* Task goal:
Below are lines of data, and only some are wanted. Please repeat exactly those from the line that has "O Mirassol tem" through the line that has "que retorna de".

Saved data entries
%%

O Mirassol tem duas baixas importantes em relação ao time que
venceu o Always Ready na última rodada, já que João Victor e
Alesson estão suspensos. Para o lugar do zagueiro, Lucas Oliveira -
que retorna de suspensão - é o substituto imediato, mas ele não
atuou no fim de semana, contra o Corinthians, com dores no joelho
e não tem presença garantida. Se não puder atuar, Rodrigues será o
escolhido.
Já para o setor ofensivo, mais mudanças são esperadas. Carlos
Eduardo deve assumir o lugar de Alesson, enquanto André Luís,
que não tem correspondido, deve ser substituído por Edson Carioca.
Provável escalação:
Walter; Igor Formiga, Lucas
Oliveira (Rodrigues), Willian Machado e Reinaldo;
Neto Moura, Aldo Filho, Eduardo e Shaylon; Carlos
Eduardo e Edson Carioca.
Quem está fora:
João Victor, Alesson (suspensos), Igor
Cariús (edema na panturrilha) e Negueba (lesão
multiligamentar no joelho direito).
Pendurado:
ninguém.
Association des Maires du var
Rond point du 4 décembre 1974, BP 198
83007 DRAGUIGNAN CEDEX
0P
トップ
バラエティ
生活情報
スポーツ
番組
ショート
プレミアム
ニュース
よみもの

%%
%%

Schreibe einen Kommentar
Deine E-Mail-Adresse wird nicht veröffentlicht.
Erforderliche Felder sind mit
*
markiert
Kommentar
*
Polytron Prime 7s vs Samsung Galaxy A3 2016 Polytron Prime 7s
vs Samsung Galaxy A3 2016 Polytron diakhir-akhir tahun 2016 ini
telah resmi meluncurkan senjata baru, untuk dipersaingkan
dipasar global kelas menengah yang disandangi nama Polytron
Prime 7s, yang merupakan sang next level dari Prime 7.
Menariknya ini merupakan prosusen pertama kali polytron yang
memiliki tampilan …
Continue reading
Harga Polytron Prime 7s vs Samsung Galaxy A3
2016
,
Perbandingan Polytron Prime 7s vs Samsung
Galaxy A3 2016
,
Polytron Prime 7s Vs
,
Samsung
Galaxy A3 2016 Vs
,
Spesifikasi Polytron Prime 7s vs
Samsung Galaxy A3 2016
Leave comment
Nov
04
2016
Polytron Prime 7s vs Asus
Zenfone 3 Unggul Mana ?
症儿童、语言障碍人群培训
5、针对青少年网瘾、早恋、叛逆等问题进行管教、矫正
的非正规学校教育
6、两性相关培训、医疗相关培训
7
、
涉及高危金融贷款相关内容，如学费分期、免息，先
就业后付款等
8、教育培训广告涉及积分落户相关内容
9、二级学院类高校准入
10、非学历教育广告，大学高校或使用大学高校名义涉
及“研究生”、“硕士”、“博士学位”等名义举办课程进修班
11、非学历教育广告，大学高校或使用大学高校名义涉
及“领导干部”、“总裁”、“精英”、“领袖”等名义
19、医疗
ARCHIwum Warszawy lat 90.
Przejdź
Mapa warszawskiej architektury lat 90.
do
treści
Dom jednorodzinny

%%
%%

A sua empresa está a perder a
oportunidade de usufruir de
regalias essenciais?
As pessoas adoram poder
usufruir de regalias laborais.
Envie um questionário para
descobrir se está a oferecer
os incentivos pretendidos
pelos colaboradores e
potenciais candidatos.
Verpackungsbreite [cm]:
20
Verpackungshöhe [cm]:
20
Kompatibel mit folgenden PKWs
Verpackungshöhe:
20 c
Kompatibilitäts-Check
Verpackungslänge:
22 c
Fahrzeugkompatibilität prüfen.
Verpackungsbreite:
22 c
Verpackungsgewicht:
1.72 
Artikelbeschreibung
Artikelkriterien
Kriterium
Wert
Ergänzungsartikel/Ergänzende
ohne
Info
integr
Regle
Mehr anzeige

%%

* Answer section:
O Mirassol tem duas baixas importantes em relação ao time que
venceu o Always Ready na última rodada, já que João Victor e
Alesson estão suspensos. Para o lugar do zagueiro, Lucas Oliveira -
que retorna de suspensão - é o substituto imediato, mas ele não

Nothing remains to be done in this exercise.